I use \b quite often in here, as it checks for the start/end of a word, so we do get only complete words into our match.
Basically I'm checking for 3 different cases:
- One of your Keywords that shall be lowercase, but not at the start of a string (note: checking for to only as part of an infinitive is not possible, as we can not interprete the language)
- A Roman Numeral
- Any other word
So \b(?<!^)(a(?:nd?)?|the|to|[io]n|from|with)(?!$)\b
matches one of your keywords, if it's not at the start ((?<!^)
) and the end ((?!$)
), making use of negative lookahead and lookbehind as well as anchors.
\b(?=[ivxlcdm]+\b)(m{0,4}(?:cm|cd|d?c{0,3})(?:xc|xl|l?x{0,3})(?:ix|iv|v?i{0,3}))(?<=\w)\b
matches a Roman numeral. The actual check ((m{0,4}(?:cm|cd|d?c{0,3})(?:xc|xl|l?x{0,3})(?:ix|iv|v?i{0,3}))
) is taken from this answer, so all credits to the author. I added a lookahead ((?=[ivxlcdm]+\b)
) at the start, to ensure that only letters follow, that can build a Roman numeral (this is purely speed optimization) and a lookbehind (?<=\w)

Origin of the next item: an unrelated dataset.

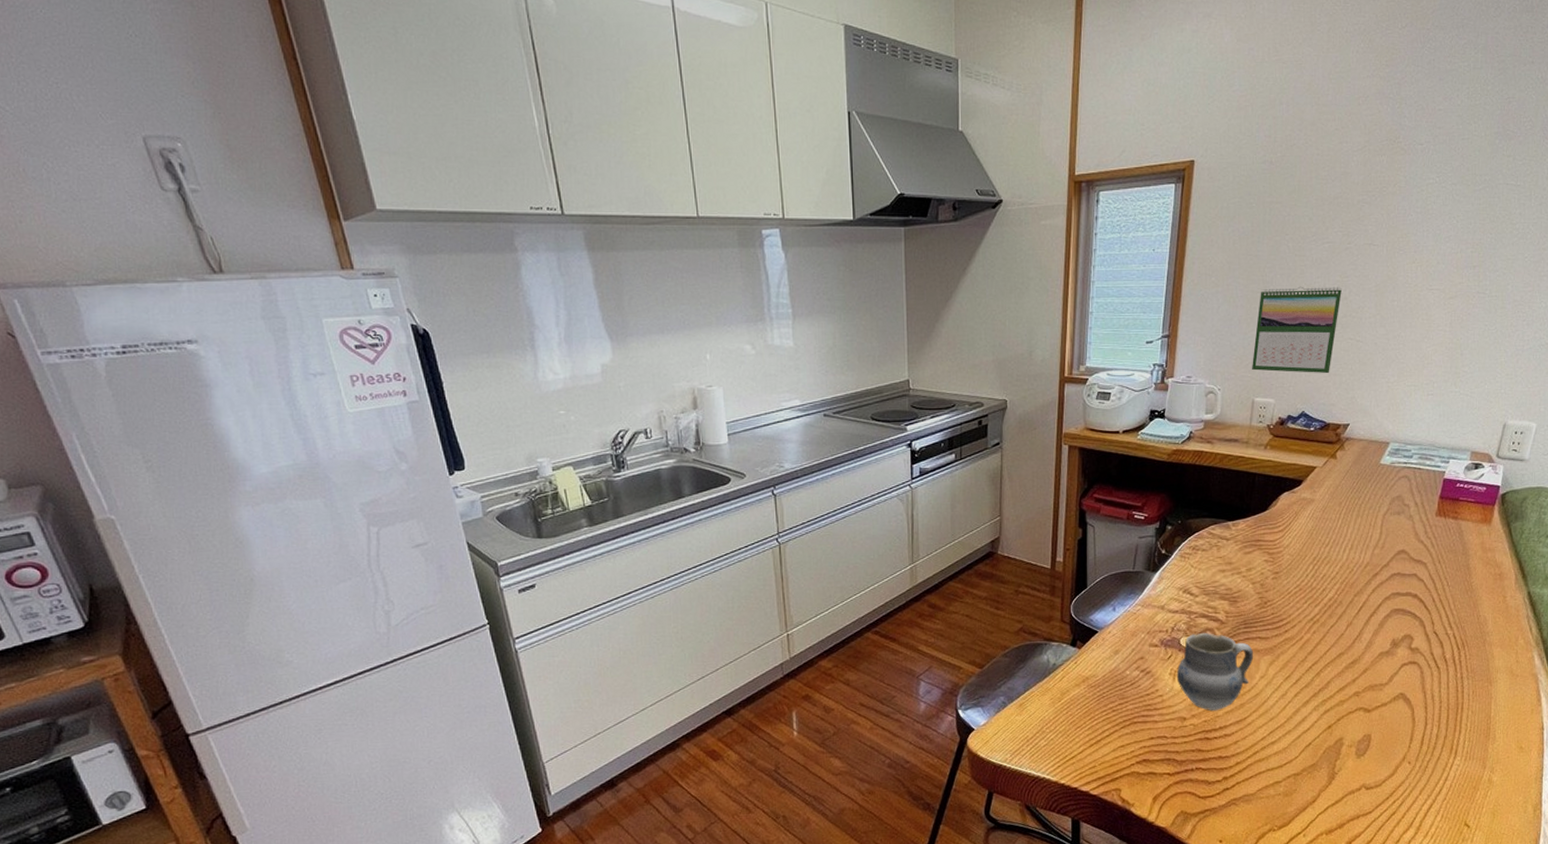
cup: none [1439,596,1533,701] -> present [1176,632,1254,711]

in the end, to make sure we don't match an empty string. (for words like ill, that contain only valid letters, but aren't actually a Roman numeral)
\b(\w)(\w*)\b
matches every word that hasn't matched before, putting the first letter in one capturing group, the others in a second. The split into these groups is needed to convert the first to uppercase and the last to lowercase
The replace is rather simple: \L$1\U$2\U$3\L$4
It makes use of \L
and \U
, that in boost regex force the following letters to be lowercase or uppercase. $1
is a backreference to the first capturing group and so on.
So if we have a sample text like:
a NEw kinD of ScIENce
ONCE IN A WHILE
the world we live in
GHOST in the Shell
To Be Or Not To Be
Louis xiv and Edward IV
In Year mmXII we will all die
ILL till we die
We will convert it into
A New Kind Of Science
Once in a While
The World We Live In
Ghost in the Shell
To Be Or Not to Be
Louis XIV and Edward IV
In Year MMXII We Will All Die
Ill Till We Die